Flashes of light along with angry shrieks came from the doorway as those in the room still fought to destroy, or at least contain, what looked like nothing so much as living shadows. Richard knew that they were wasting their time. It was made in part with Subtractive Magic and they had no weapon against that. The thing had already proven that much to them, but they were probably trying to distract it so as to give Richard time to get away. So far, it hadn’t proven itself susceptible to such tactics. Shota had told him as much.
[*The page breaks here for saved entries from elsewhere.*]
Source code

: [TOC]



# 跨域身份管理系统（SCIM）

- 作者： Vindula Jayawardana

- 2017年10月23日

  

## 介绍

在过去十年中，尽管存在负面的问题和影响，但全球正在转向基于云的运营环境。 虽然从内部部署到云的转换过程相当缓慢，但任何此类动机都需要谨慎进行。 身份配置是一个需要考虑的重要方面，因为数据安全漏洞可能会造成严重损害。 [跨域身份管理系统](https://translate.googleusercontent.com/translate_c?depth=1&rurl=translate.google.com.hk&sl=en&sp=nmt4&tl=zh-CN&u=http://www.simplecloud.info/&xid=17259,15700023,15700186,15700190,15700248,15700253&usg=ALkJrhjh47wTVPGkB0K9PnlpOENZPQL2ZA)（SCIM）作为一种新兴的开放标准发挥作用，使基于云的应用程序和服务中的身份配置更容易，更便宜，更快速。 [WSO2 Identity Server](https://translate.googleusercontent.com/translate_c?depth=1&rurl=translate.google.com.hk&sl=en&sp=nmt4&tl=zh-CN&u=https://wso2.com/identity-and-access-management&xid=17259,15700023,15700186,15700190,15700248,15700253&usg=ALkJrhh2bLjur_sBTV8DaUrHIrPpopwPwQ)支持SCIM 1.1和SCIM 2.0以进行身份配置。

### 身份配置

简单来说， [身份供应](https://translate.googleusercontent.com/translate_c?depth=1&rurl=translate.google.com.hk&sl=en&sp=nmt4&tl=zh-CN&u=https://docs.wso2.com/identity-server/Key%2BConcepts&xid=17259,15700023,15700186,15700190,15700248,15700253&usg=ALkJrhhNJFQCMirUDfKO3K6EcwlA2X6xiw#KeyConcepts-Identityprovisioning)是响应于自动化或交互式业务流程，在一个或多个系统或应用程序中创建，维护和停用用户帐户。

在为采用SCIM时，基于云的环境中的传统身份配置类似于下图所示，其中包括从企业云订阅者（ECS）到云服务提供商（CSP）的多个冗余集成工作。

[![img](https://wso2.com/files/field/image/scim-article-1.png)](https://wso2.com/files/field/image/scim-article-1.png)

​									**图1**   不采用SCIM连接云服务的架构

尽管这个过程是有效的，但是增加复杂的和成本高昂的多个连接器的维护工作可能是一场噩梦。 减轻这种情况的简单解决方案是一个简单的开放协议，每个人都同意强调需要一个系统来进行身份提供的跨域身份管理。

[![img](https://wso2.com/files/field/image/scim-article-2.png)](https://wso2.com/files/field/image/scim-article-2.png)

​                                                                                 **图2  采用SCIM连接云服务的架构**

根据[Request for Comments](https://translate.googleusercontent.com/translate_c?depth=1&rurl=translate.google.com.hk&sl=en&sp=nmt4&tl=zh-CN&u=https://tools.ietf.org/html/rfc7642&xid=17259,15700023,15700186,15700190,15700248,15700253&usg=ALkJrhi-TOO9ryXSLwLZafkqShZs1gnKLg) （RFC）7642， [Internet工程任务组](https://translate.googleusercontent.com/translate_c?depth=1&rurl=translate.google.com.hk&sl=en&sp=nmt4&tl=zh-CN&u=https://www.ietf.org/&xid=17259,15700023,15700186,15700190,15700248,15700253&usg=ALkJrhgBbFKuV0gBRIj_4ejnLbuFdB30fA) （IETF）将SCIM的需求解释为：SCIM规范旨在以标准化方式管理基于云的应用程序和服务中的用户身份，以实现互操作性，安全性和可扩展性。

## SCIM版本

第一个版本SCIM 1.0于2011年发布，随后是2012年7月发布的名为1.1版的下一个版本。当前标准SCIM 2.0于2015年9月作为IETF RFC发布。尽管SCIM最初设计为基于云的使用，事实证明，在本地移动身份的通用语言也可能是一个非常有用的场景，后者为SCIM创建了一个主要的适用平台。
At an intersection, Richard took the paneled hall to the right. The rest of them followed. At intervals they passed open areas with chairs and couches and dark lamps. Such spots must have once hosted warm conversation and companionship.
As they turned and ran down a wider corridor with tan, troweled plaster walls and golden oak floors, a wall ahead exploded. Dust and debris billowed toward them. Richard slid to a stop on the polished wood floor and reversed direction as the jumble of shadows emerged from the white cloud of dust. Everyone else had previously pushed him on ahead, so that now, having had to turn around, he was at the rear as the beast rapidly closed the distance.
The dark snarl looked like it had collected yet more random shadows along the way—small angled shadows, broad leafy
shade, inky dark corners, dark haze of dusk—and crumbled them all together like wadding up paper. The way the shadows folded back on themselves made swirling black shapes that constantly eddied over and under and through one another. It was dizzying to watch, even for the brief glimpses he took as he ran.
And yet, it was so insubstantial that when he glanced over his shoulder he could see light from windows far off down the hall right through the thing. Even so, as they raced around corners, the beast would sometimes go wide and graze the walls, and when it did, it ripped apart the wood, or plaster, or stone as easily as a bull going through bramble.
Richard had no idea how to fight a cluster of crumbled shadows that could tear through solid stone without even slowing.
He recalled Victor’s men in the woods, so violently ripped to shreds in mere moments. He wondered if this was the thing that had slashed through them, if this was the fate they faced that terrible morning when the blood beast came looking for Richard.
Two wizards and two sorceresses had now tried to stop Jagang’s conjured beast without any practical effect. And Nicci was more than a mere sorceress. She had been taught the sinister art of how to use Subtractive Magic in exchange for dark oaths that Richard feared to think about. Even that hadn’t stopped the beast, although it did seem to get a reaction.
Nicci stopped and turned to the dusky collection of shadows careening down the paneled oak halls behind them. She looked like she intended to make a stand. As he caught up with her, Richard, without slowing, planted his shoulder into her middle, knocking the wind from her as he lifted her clear of the floor, carrying her over his shoulder like a sack of grain as he ran.
The halls all around lit in a blinding flash of white light as Nicci—having quickly recovered her breath—cast magic behind even as she was being carted down the hall. The floor shook, nearly knocking Richard from his feet as he ran. Blackness, like the flash of light, caught them and swept past for an instant as Nicci unleashed terrible power at the thing chasing them. By the haunting keening that echoed through the halls, Richard thought that Nicci’s effort must have done something.